### [REQUIREMENT]
Pick up the market commentary on oil prices and terrorism jitters after its final sentence and write the next part.

A case of the jitters

By Anne D. Picker, International Economist, Econoday
Monday, March 22, 2004


Last Week's Highlights
Heightened terrorist concerns after the Madrid bombings left investors rather skittish. The dollar fell when new terrorist rumors emerged - anything terrorist is deemed a dollar negative. And equity and bond investors were affected as well. With no new economic information on Friday, the markets were virtually at a standstill waiting for word from Pakistan about whether they had captured a key al-Qaeda leader.

Oil prices climb to 13 year highs
Oil prices continue to climb prior to the March 31st OPEC meeting. Despite low inventories - especially in the U.S. - and rising demand - especially in China - OPEC seems intent on reducing production beginning on April 1st. Second quarter demand usually eases in conjunction with the end of the Northern Hemisphere heating season. Crude oil in New York has soared about 15.5 percent since OPEC's last meeting in February. OPEC members have a track record of producing over permissible quotas. But in February, members agreed to stop production in excess of their self-imposed quotas and agreed to cut an additional 1 million barrels a day. Prices are going up on speculation that rising gasoline demand and new U.S. fuel regulations may spur even higher prices during the peak summer driving months.

Stored data
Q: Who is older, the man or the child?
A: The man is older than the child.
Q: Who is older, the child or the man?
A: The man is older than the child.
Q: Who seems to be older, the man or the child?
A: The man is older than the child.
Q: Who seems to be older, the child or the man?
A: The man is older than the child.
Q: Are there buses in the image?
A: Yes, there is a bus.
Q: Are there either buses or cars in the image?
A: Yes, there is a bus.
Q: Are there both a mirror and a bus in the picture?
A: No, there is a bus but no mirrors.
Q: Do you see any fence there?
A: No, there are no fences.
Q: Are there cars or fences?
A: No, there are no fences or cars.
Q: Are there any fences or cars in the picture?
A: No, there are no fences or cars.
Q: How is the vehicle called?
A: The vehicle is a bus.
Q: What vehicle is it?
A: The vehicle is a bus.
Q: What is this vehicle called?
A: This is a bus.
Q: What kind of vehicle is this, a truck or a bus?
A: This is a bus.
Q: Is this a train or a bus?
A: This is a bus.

### [RESPONSE FOR THIS EXERCISE]
On Wednesday March 17th, Texas intermediate light crude ended trading at $38.18 a barrel, the highest closing price since October 1990 prior to the first Gulf war. So far this year the average price of oil has been about $35 per barrel compared with $31 in 2003. Prices were driven higher in the week by terrorism concerns in the wake of the Madrid bombings. Worries about U.S. gasoline inventories, which are now below their five-year average, are fueling fears of a supply crunch (even though crude stocks have risen slightly from near 30-year lows in the winter). But developed economies are less energy-intensive than in the 1970s when the first oil shocks occurred, thanks to the shift out of manufacturing into services and information technology.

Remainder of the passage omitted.